The Catholic Worker as Environmentalist

I want to pass along another interesting website for a community organization based in Austin, TX. The Rhizome Collective is working to create models for urban sustainability. (Emphasis mine.)

"The Rhizosphere focuses on the design and display of functioning ecological tools and technologies. Our goal is to create environmentally sustainable systems that provide for people's basic needs: food, water, waste management, energy, and shelter. By having these systems on display, we hope to educate and inspire others to continue the work of building sustainable infrastructures.

Our design criteria include: affordability, simplicity, space efficiency, beauty, and the utilization of recycled and low energy materials. Special attention is given to forming a closed loop system, where the yields of one system provide for the needs of another. The systems of the Rhizosphere are based on the design principles of permaculture.

We encourage the development of systems which are decentralized and locally based, that empower individuals, villages and communities with greater self-reliance. When our needs are provided for in a small, intensively cultivated space, we reduce the impact we have on the environment at large, as well as our reliance upon systems of oppression.

These techniques can be applied in the global north or south, and while our design focus is on urban environments, they can easily be adapted to rural spaces."

They also run a program that distributes books to inmates, a freecycle-style store, an independent media outlet and a child center is in the works. If you are near Austin or Albany, NY be sure to check out their upcoming weekend intensives where you can learn about rainwater harvesting, biofuels, microlivestock or discuss social justice and anarchy. It's seems like a natural gathering for any Catholic Worker envisioning the agrarian lifestyle Maurin and Day strived for on their farms. Groups like the Rhizome Collective and Path to Freedom prove that self sufficiency isn't only for those located on 40 rolling acres. We can help feed people in the city with food from the city. Small neighborhoods and close knit neighbors are the best defense against hunger, homelessness and despair.
They're pretty much doing everything I want to do, the only thing that's missing is any mention of God. That is where the Catholic Worker vision and the environmentalist's mission differ. The Earth is a gift from God to be treasured; the earth is not the god to be worshiped. We don't need to get into specifics like global warming or pollutants in our water, yet, we need to be mindful of how our actions damage the precious planet we've been given as an earthly home. Christian principals dictate good stewardship of all of God's creation. Contrary to popular belief, today's media, advertising and society at large, doesn't. People say they give a damn about the Earth but they drive a gas guzzling car 30 minutes to Starbucks while Lawndoctor swings by their 3,300 sqft McMansion and douses the lawn with Agent Orange lite. But they're doing "their part" by installing compact fluorescents in all 172 of their indoor and outdoor landscaping lights. Plus, they buy organic cereal and free range beef flown in from across the country at their local Mega Grocery.

Supplied material:
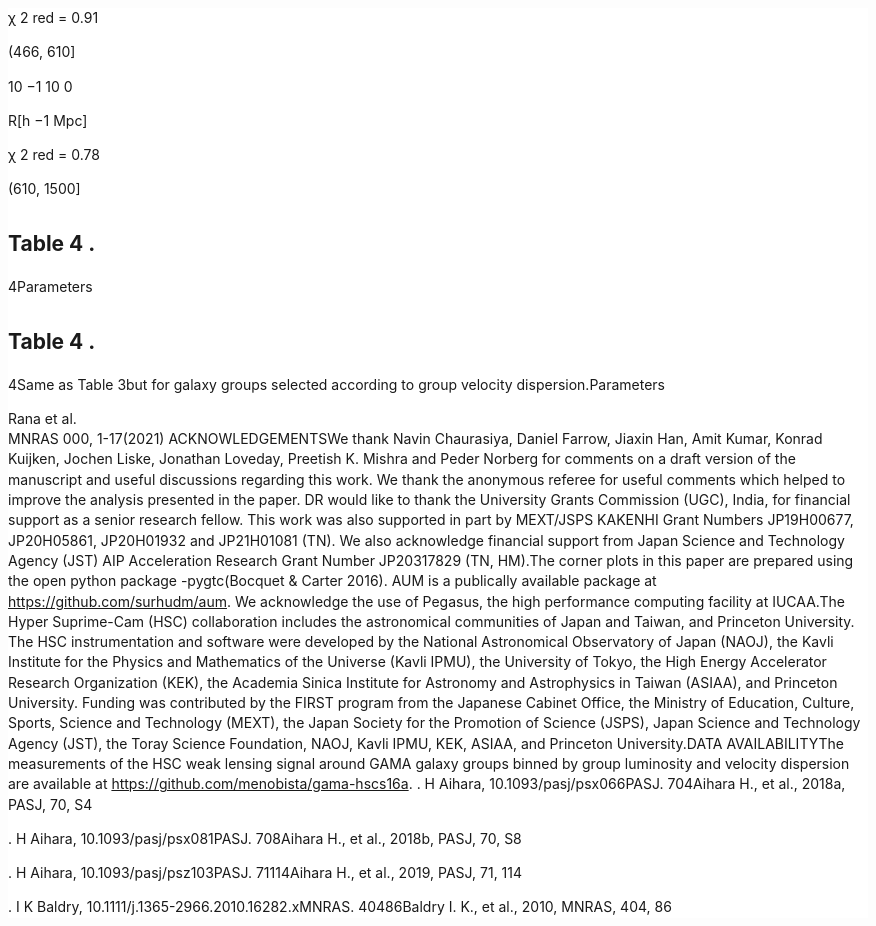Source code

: χ 2 
red = 0.91 

(466, 610] 

10 −1 
10 0 

R[h −1 Mpc] 

χ 2 
red = 0.78 

(610, 1500] 



## Table 4 .
4Parameters 


## Table 4 .
4Same as Table 3but for galaxy groups selected according to group velocity dispersion.Parameters 

 Rana et al.   
MNRAS 000, 1-17(2021)
ACKNOWLEDGEMENTSWe thank Navin Chaurasiya, Daniel Farrow, Jiaxin Han, Amit Kumar, Konrad Kuĳken, Jochen Liske, Jonathan Loveday, Preetish K. Mishra and Peder Norberg for comments on a draft version of the manuscript and useful discussions regarding this work. We thank the anonymous referee for useful comments which helped to improve the analysis presented in the paper. DR would like to thank the University Grants Commission (UGC), India, for financial support as a senior research fellow. This work was also supported in part by MEXT/JSPS KAKENHI Grant Numbers JP19H00677, JP20H05861, JP20H01932 and JP21H01081 (TN). We also acknowledge financial support from Japan Science and Technology Agency (JST) AIP Acceleration Research Grant Number JP20317829 (TN, HM).The corner plots in this paper are prepared using the open python package -pygtc(Bocquet & Carter 2016). AUM is a publically available package at https://github.com/surhudm/aum. We acknowledge the use of Pegasus, the high performance computing facility at IUCAA.The Hyper Suprime-Cam (HSC) collaboration includes the astronomical communities of Japan and Taiwan, and Princeton University. The HSC instrumentation and software were developed by the National Astronomical Observatory of Japan (NAOJ), the Kavli Institute for the Physics and Mathematics of the Universe (Kavli IPMU), the University of Tokyo, the High Energy Accelerator Research Organization (KEK), the Academia Sinica Institute for Astronomy and Astrophysics in Taiwan (ASIAA), and Princeton University. Funding was contributed by the FIRST program from the Japanese Cabinet Office, the Ministry of Education, Culture, Sports, Science and Technology (MEXT), the Japan Society for the Promotion of Science (JSPS), Japan Science and Technology Agency (JST), the Toray Science Foundation, NAOJ, Kavli IPMU, KEK, ASIAA, and Princeton University.DATA AVAILABILITYThe measurements of the HSC weak lensing signal around GAMA galaxy groups binned by group luminosity and velocity dispersion are available at https://github.com/menobista/gama-hscs16a.
. H Aihara, 10.1093/pasj/psx066PASJ. 704Aihara H., et al., 2018a, PASJ, 70, S4

. H Aihara, 10.1093/pasj/psx081PASJ. 708Aihara H., et al., 2018b, PASJ, 70, S8

. H Aihara, 10.1093/pasj/psz103PASJ. 71114Aihara H., et al., 2019, PASJ, 71, 114

. I K Baldry, 10.1111/j.1365-2966.2010.16282.xMNRAS. 40486Baldry I. K., et al., 2010, MNRAS, 404, 86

List of tasks:
• a. Rewrite the paragraph of the Rhizome Collective post that begins "Our design criteria include" as a short bulleted list that keeps its main facts.
• b. In the Rhizome Collective post, substitute "ecological design" for "permaculture" and give the passage from "Our design criteria" up to and including "systems of oppression." again.
• c. Continue the Rhizome Collective post from where it stops.
The items stand on their own and are not part of the Rhizome Collective post.

Per-task answers:
• a.
- Design criteria: affordability, simplicity, space efficiency, beauty, and the use of recycled and low-energy materials.
- Special focus on a closed loop system, where the yields of one system meet the needs of another.
- The systems are based on permaculture design principles.

• b.
Our design criteria include: affordability, simplicity, space efficiency, beauty, and the utilization of recycled and low energy materials. Special attention is given to forming a closed loop system, where the yields of one system provide for the needs of another. The systems of the Rhizosphere are based on the design principles of ecological design.

We encourage the development of systems which are decentralized and locally based, that empower individuals, villages and communities with greater self-reliance. When our needs are provided for in a small, intensively cultivated space, we reduce the impact we have on the environment at large, as well as our reliance upon systems of oppression.

• c.
It's an inconvenient truth people; it's not just the big companies. It's you and me who are heating things up around here. You know what would be fabulous for the planet? If everyone took their suburban plot and turned it into a homestead and stopped driving a hour to work everyday. Can't afford your McMansion without the daily 9 to 5? Then move to a smaller home. You know, houses under 2,000 sqft. They do exist and people made do with them until near the end of the 20th century. We're not just loosing rainforests we're loosing open space across America to sprawl. Try growing your own food and raise your own animals on your lawn so we don't need to ship in food from Communist China. Plus, you'll get all the free fertilizer you need with a couple cows, bunnies or chickens. Or at least shop the local farm stands in your town. Keep buying those compact fluorescents but maybe get rid of half of your decorator fixtures. City dwellers can adopt the principles of Rhizome or PtoF.
I guess the problem is, doing these things is hard. We want to feel like we're helping the planet without having to change our daily routine. Picking up environmentally friendly disposable diapers is easy. Using, washing and air drying cloth diapers is harder. Leasing a Prius is easy, biking to work or accepting less pay to work at home is harder. Buying organic produce at Wal-Mart is easy, growing your own is harder. We want accountability for large corporations that pollute, and rightly so, but why should we expect change from them when we continue to buy their products and live our own reckless lifestyles?
The Catholic Worker Movement and Distributism both offer an environmentally friendly and spiritually sound solution to the moral and environmental decline of modern society. One is a mirror of the other. But doesn't that make sense? For if we follow the teaching of Christ we cannot bring ourselves to recklessly destroy anything created by God. Until the environmentalist's merge their thinking with that of the Church, I foresee much more destruction.